HEAT TRANSFER AND PRESSURE DROP CHARACTERISTICS FOR AIRFLOW OVER ARRAYS OF RECTANGULAR MODULES

The heat transfer and pressure drop characteristics for an array of rectangular modules on one wall of a flat rectangular duct were examined experimentally with air as the working fluid. The experiments were performed for a generic configuration encountered in the cooling of electronic equipment. There were three major geometrical categories investigated during the course of the experiments. These include: (a) a regular patterned array of modules, (b) arrays with randomly dispersed missing modules, and (c) arrays in which transverse barriers were implanted to enhance heat transfer.;An investigation of the heat transfer coefficient on a per-module basis indicated that the flow was fully developed in the fifth and subsequent rows of the array, and the heat transfer coefficient was independent of position in the fully developed regime. The removal of a single module in the fully developed regime gives rise to enhancement of the heat transfer coefficients at neighboring modules within the realm of influence of the missing module.

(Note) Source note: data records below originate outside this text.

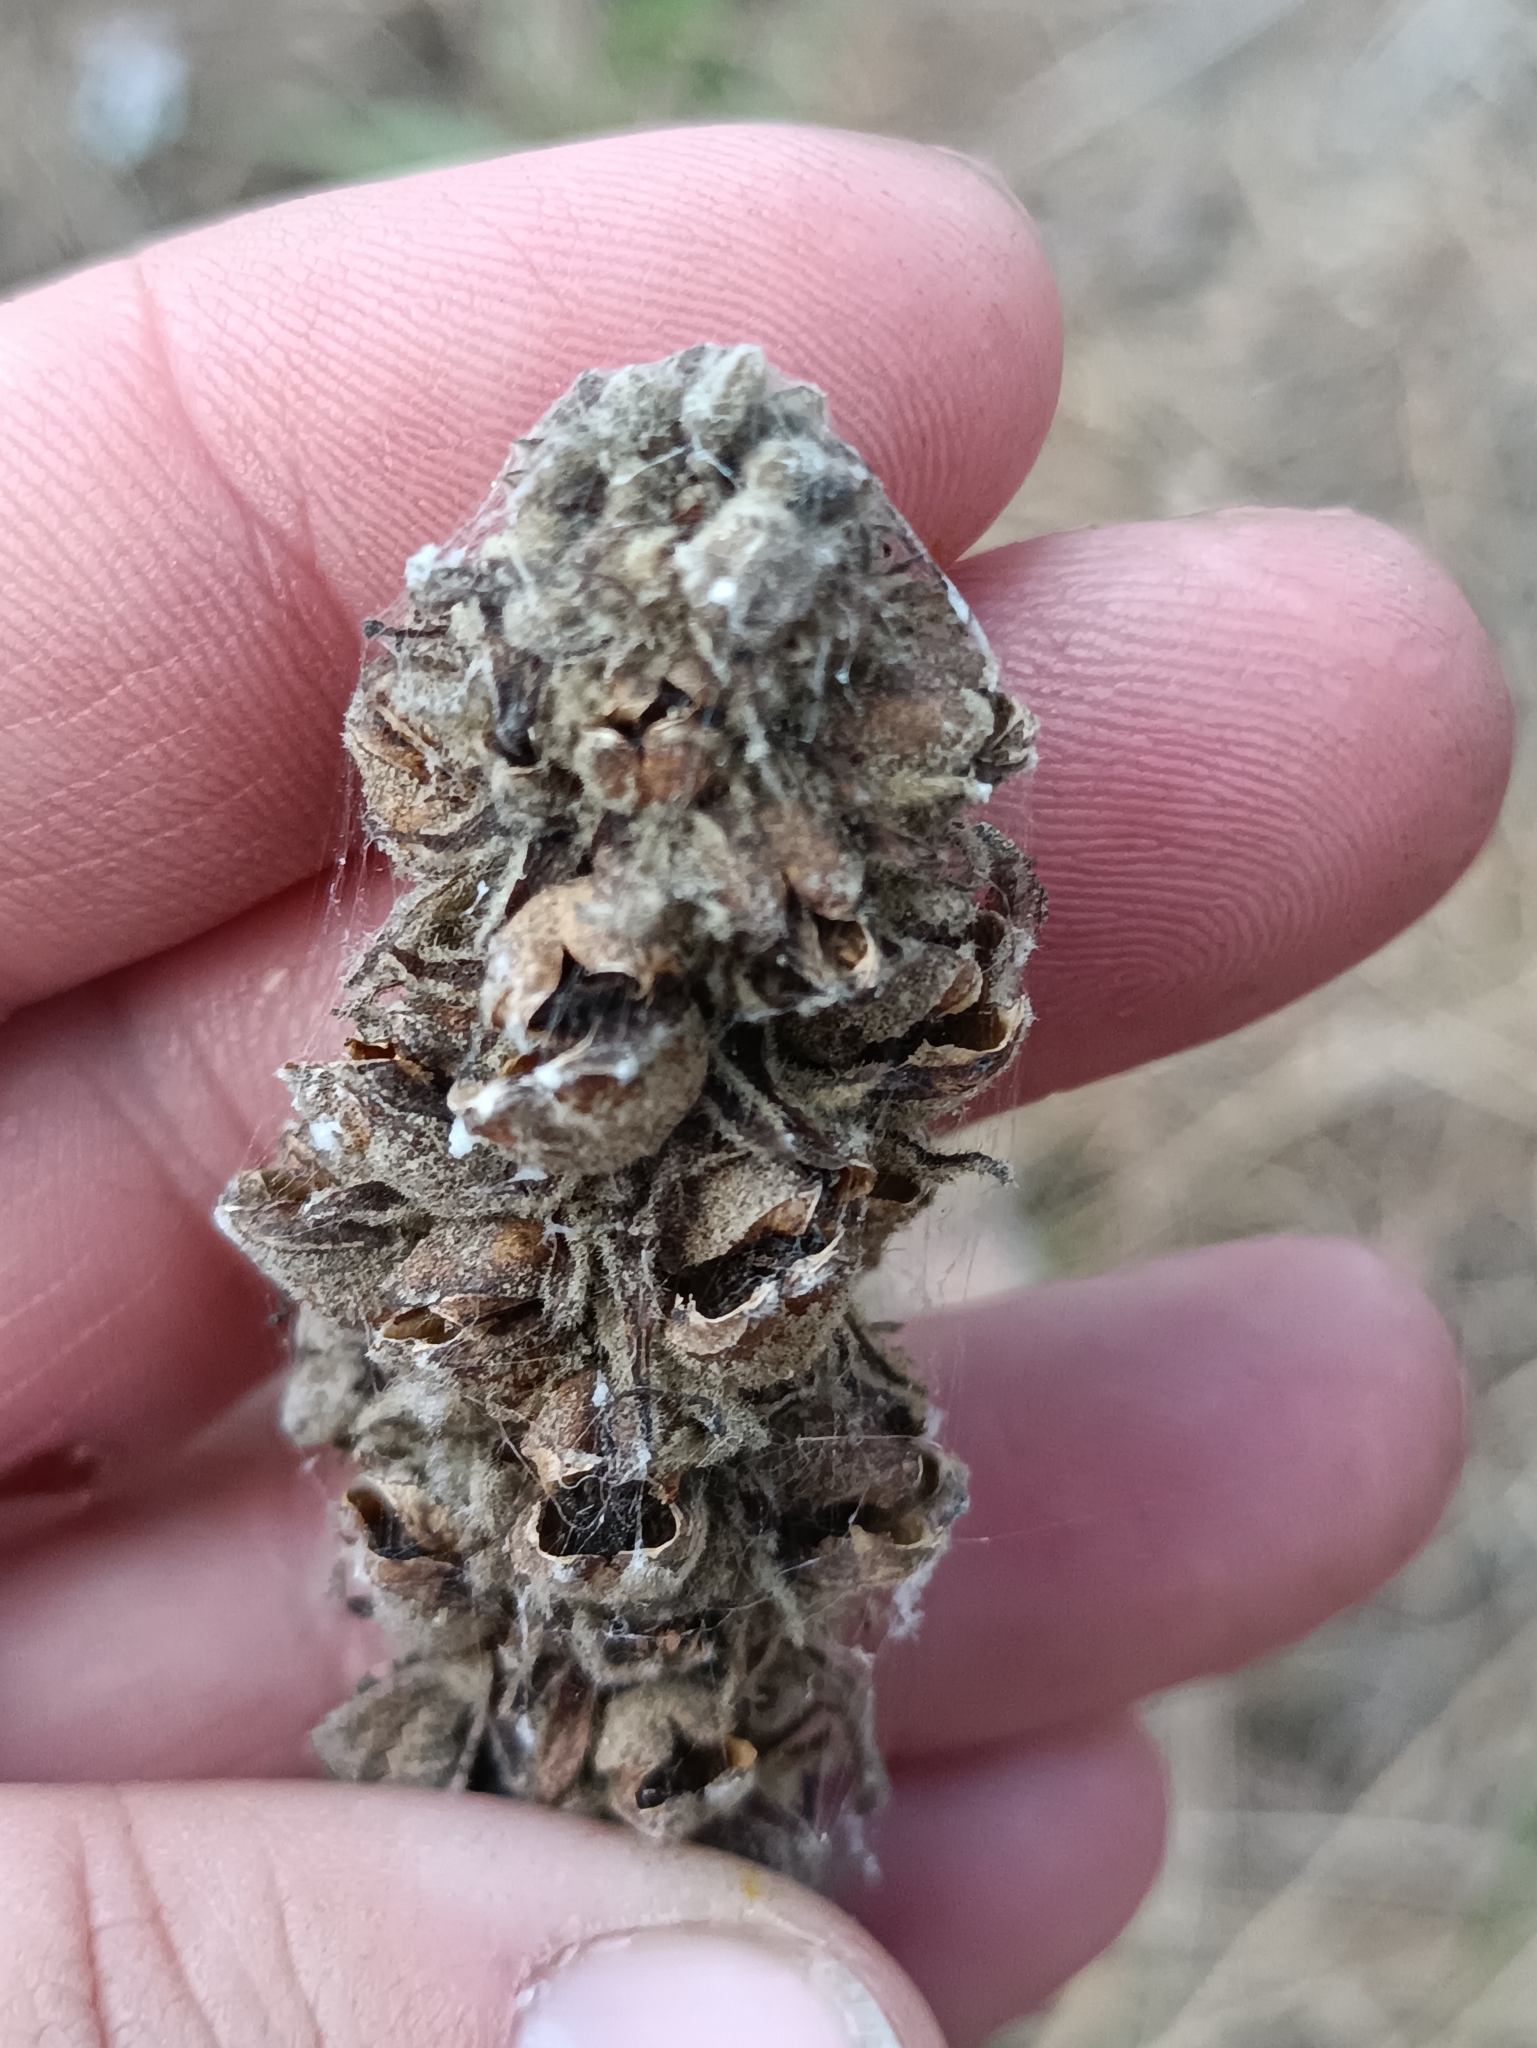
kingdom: Plantae
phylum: Tracheophyta
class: Magnoliopsida
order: Lamiales
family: Scrophulariaceae
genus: Verbascum
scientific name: Verbascum thapsus
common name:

The greatest enhancement (about forty percent) occurs directly downstream of the missing module.;It was found that barriers served well in their function as heat transfer enhancement devices. The percentage enhancement was greatest for the highest of the barriers tested. The maximum impact of the enhancement (about a factor of two) occurred in the second row downstream of the barrier. Significant enhancements persisted as far as ten rows downstream of the barrier. The largest percentage enhancements, induced either by a barrier or by a missing module, occurred at the lower Reynolds numbers.;Some thermal design guidelines can be concluded. When several modules needing enhanced heat transfer are grouped together, a barrier provides a viable solution. In the case of a single specific module requiring enhanced heat transfer, a missing module directly upstream of the critical module is more efficient because it does not cause a pressure penalty.;Pressure measurements in fully populated arrays with and without barriers identified the excess pressure loss inflicted by the presence of a barrier. The barrier heights investigated yielded incremental pressure losses equivalent to that induced by tens of rows of modules in a barrier-free array.